All topic experts agreed that the recommendation section on organisation of services and support could be updated when the molecular diagnostic tests evidence becomes available.

Diagnosis

There was agreement from 6 of the 7 topic experts that the recommendations on diagnosis should be updated when the molecular diagnostic tests evidence becomes available. The use of positron emission tomography–computed tomography (PET/CT) was raised by 1 topic expert. They reported that although the evidence base is low quality, PET-CT scans are seen as an appropriate test for CUP by clinicians. Given the increased availability of PET/CT in the NHS it would be reasonable to update the guidance. The search for ongoing studies conducted as part of this surveillance review identified a study that is assessing PET-CT scans in CUP patients. Although it is a cohort study with no active comparison, the results might inform recommendations 1.2.2.5 and 1.2.2.6, so it would be beneficial to perform active surveillance on this area of evidence.

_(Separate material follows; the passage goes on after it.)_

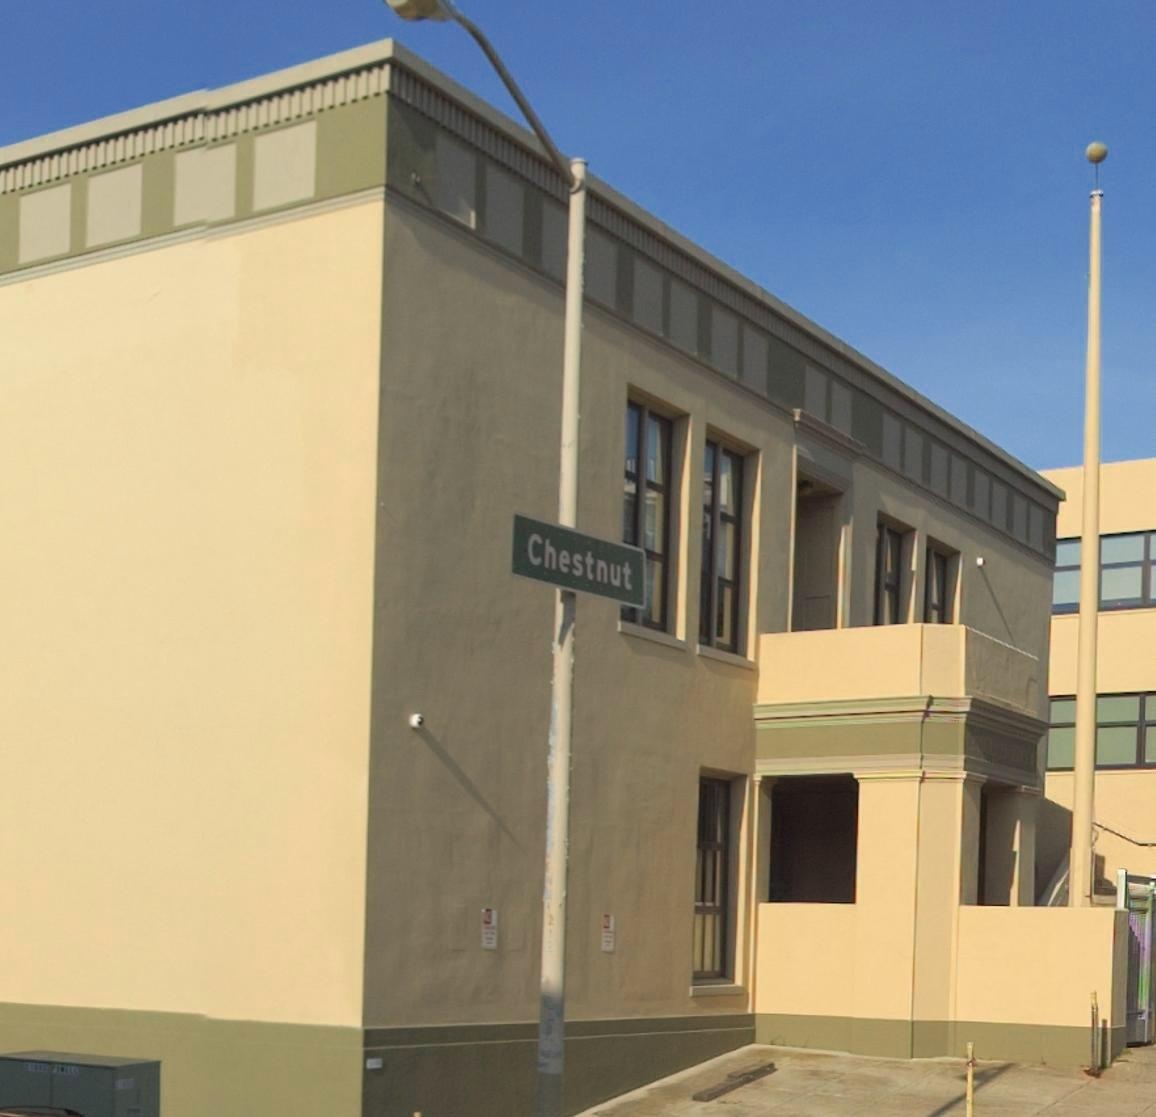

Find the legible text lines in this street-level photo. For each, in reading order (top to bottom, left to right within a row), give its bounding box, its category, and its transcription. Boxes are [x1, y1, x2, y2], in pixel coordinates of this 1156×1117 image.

[523, 525, 637, 596] StreetName: Chestnut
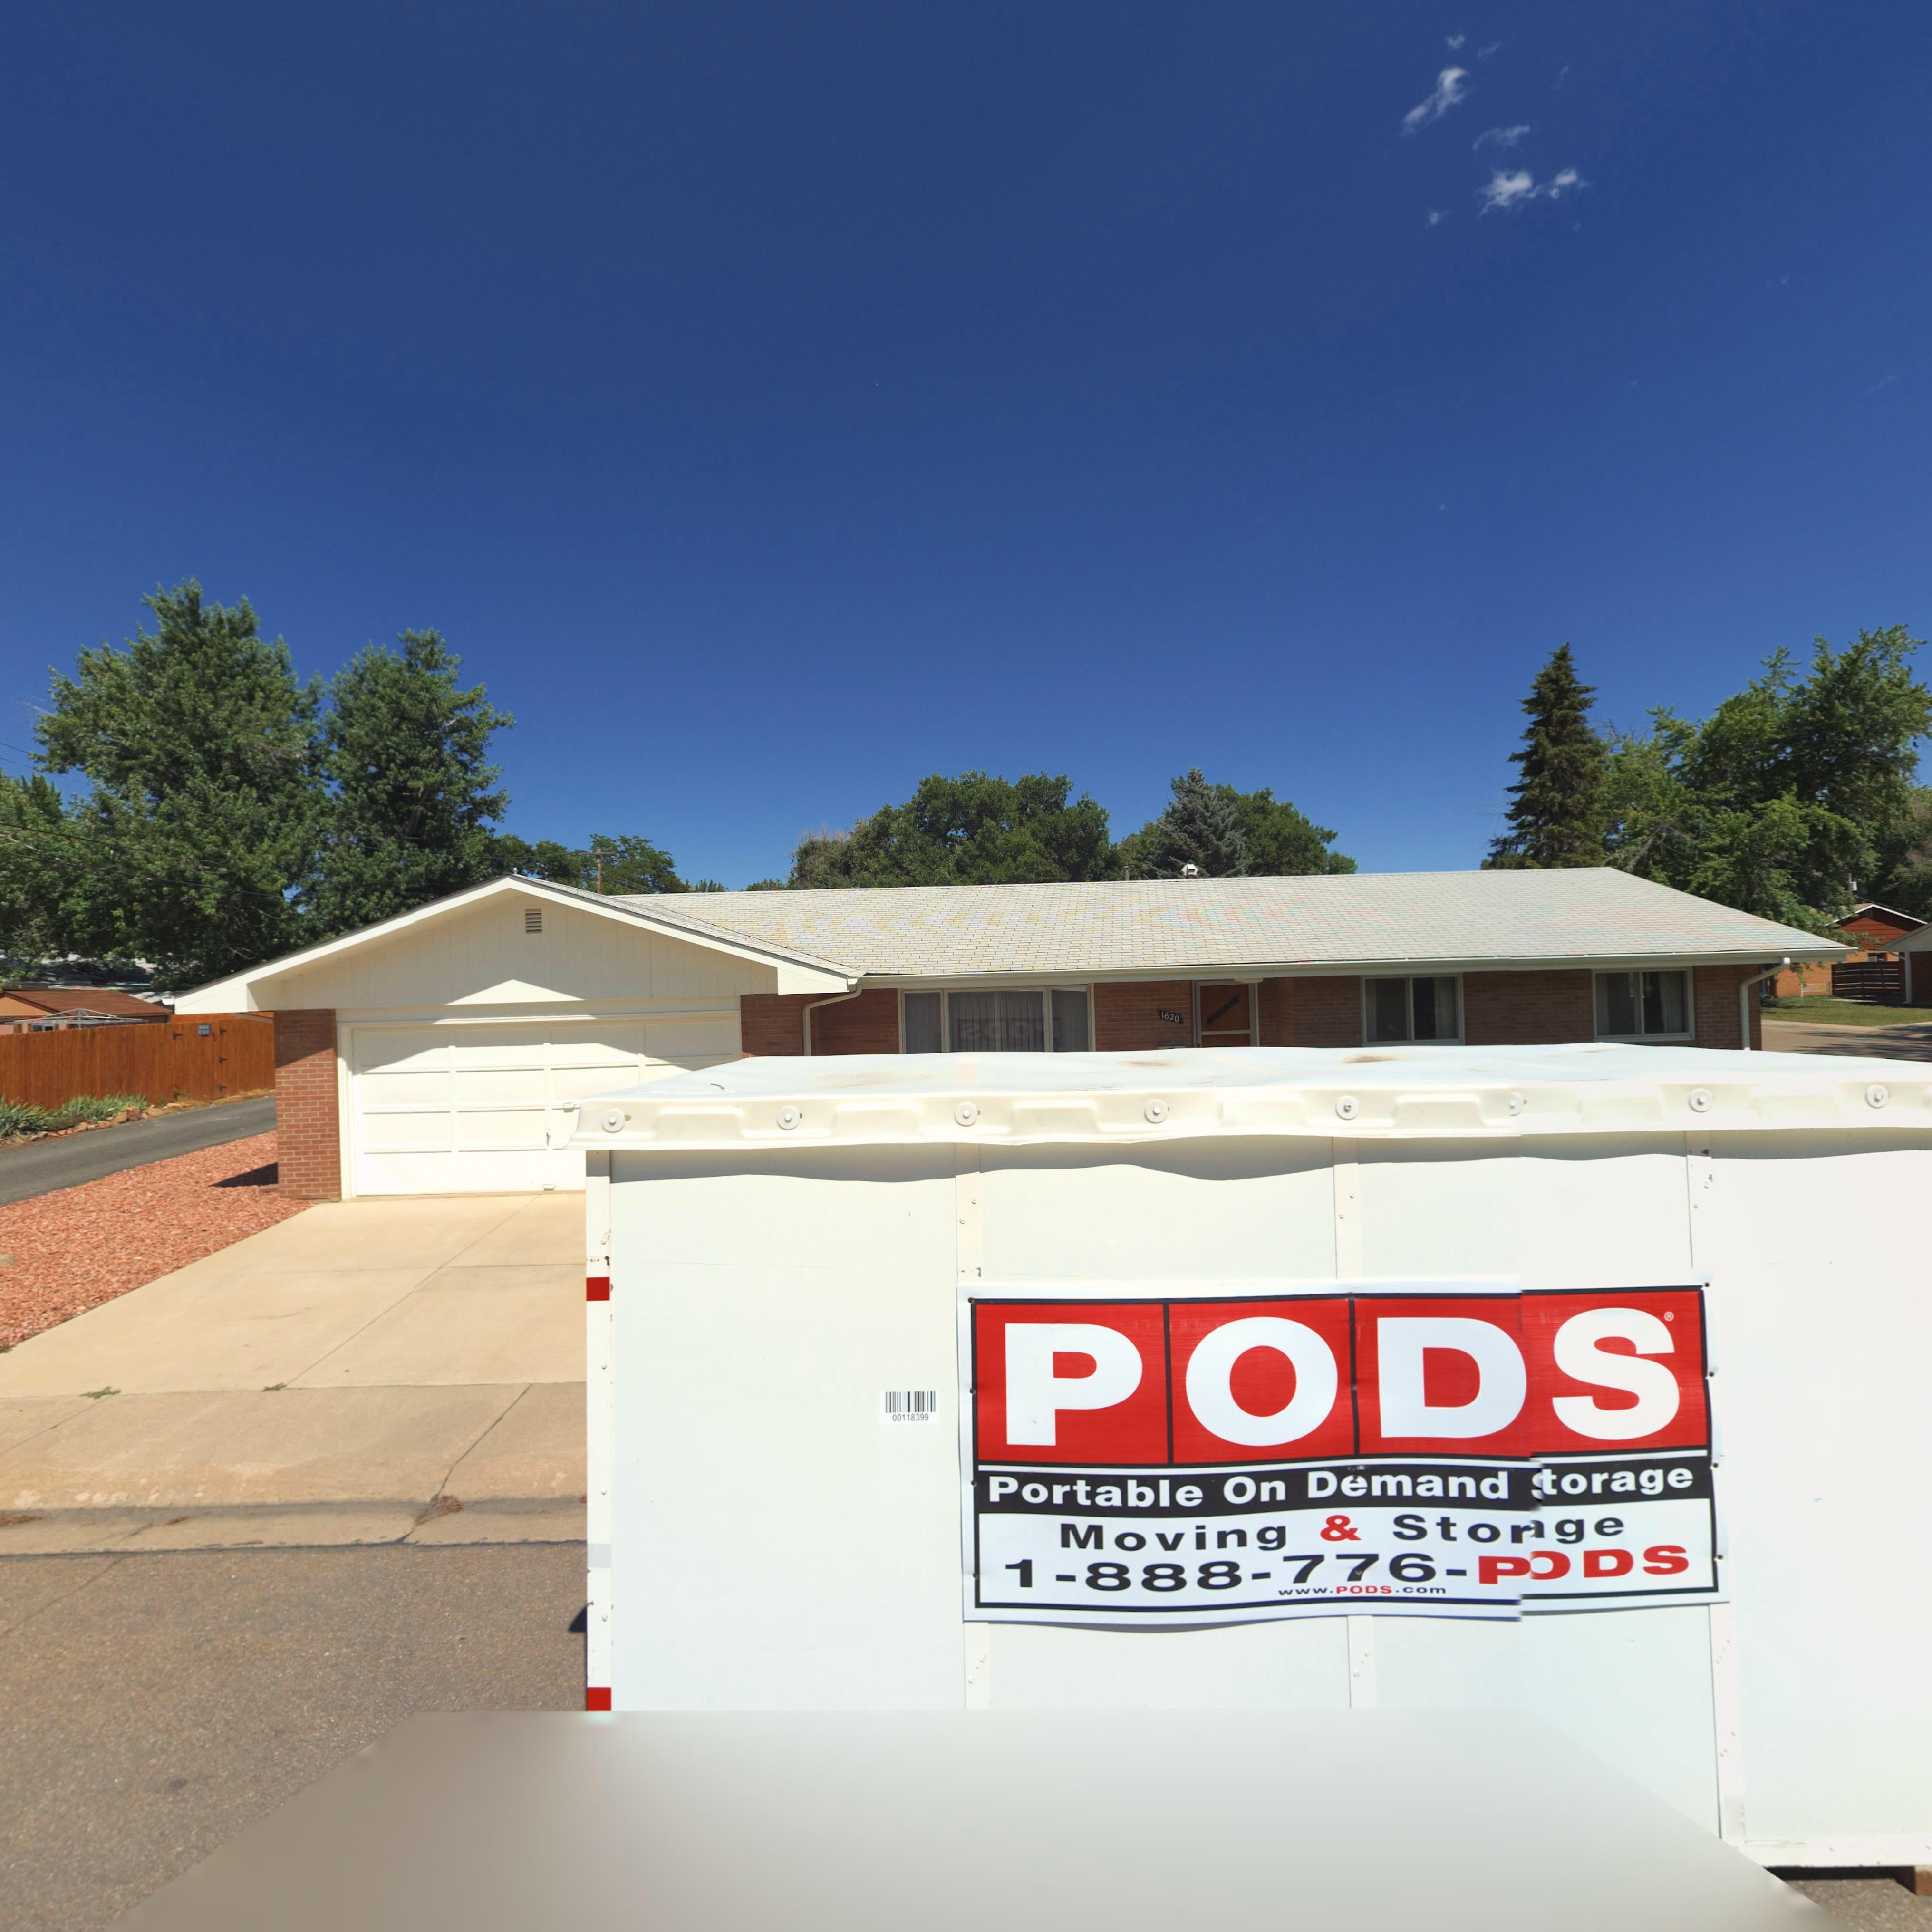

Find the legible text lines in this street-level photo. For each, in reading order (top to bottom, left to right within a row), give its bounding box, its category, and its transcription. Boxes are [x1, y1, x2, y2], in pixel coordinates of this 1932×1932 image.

[1161, 1010, 1180, 1023] StreetNumber: 1620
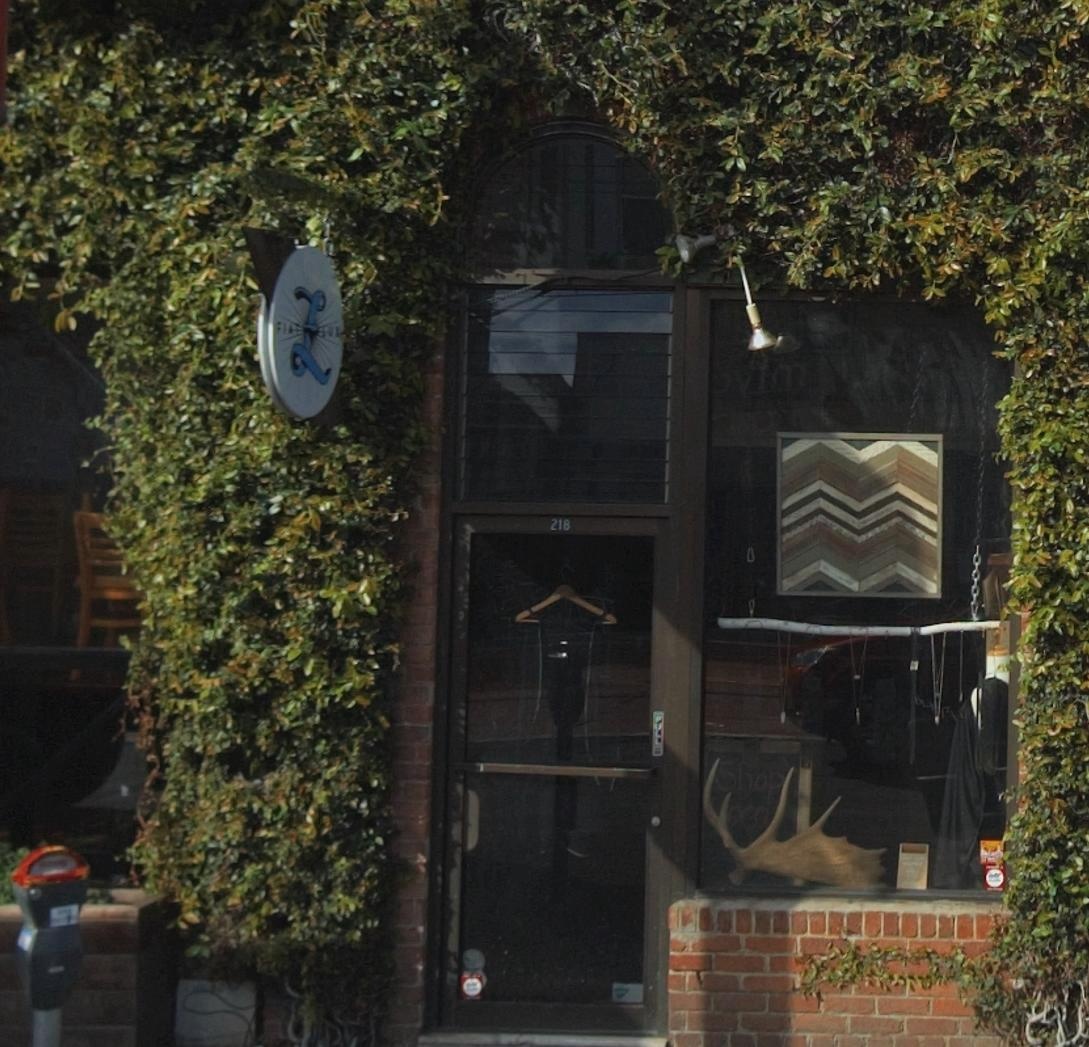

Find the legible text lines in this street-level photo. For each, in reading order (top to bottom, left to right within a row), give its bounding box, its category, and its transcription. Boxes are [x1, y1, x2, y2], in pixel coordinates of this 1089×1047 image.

Immunohistochemistry was also identified as an area for ongoing active surveillance by 1 topic expert. It was suggested that markers recommended for diagnosis have increased in number and a broader panel of markers are now available to pathologists. As identified in 2020 by topic experts, a key data source to consider when updating this area would be the Royal College of Pathologists guidance on histopathological reporting of CUP and malignancy of unknown primary origin. This dataset was published in 2018 and a second edition is in preparation.

Whole-body diffusion weighted MRI (WB-DWI) was also identified as an area for update by 1 topic expert. WB-DWI has shown promise in the diagnosis of multiple myeloma and gastric cancer due to a high contrast resolution which may provide a higher diagnostic performance. A case report has shown potential for WB-DWI to be useful in CUP patients, but further research would be required before this could be considered for our recommendations.

As a result of these issues being raised by topic experts it was decided that a search would be developed for these diagnostic areas and the evidence actively monitored.

Factors influencing management decisions

All topic experts agreed that an update of recommendations on factors influencing management decisions could be delayed until the molecular diagnostic tests evidence becomes available. It is anticipated that the new evidence on molecular diagnostics (if found to be effective) would feed into management decisions.

Managing specific presentations

There were comments from 2 topic experts that the ESMO guidance has been updated recently with specific presentations and the NICE guidelines may need to incorporate these. The section on managing specific presentations in the NICE guideline provides detail on presentations that may benefit from radical treatment. The presentations covered are squamous carcinoma involving upper- or mid-neck nodes and the inguinal nodes, adenocarcinoma involving the axillary nodes and solitary metastases. The ESMO guidance provides specific therapies for breast-like, renal-like, ovary-like and colon-like CUP.

The topic experts said that these changes should be considered when the update of the NICE guideline is completed. All topic experts agreed that recommendations on managing specific presentations could be delayed until the molecular diagnostic tests evidence becomes available.

Systemic treatment

All topic experts agreed that the recommendations on systemic treatment should be updated when further results are available on molecular diagnostics and genomic medicine. It was detailed by 1 topic expert that no evidence exists at the moment for new systemic therapy but the CUPISCO study may provide practice changing evidence.

Views of stakeholders

We did not consult with stakeholders. Although we are not updating the guideline, we will be actively monitoring evidence as it publishes on molecular diagnostics, PET/CT, immunohistochemistry and MRI techniques and the impact of new evidence will be evaluated as it publishes.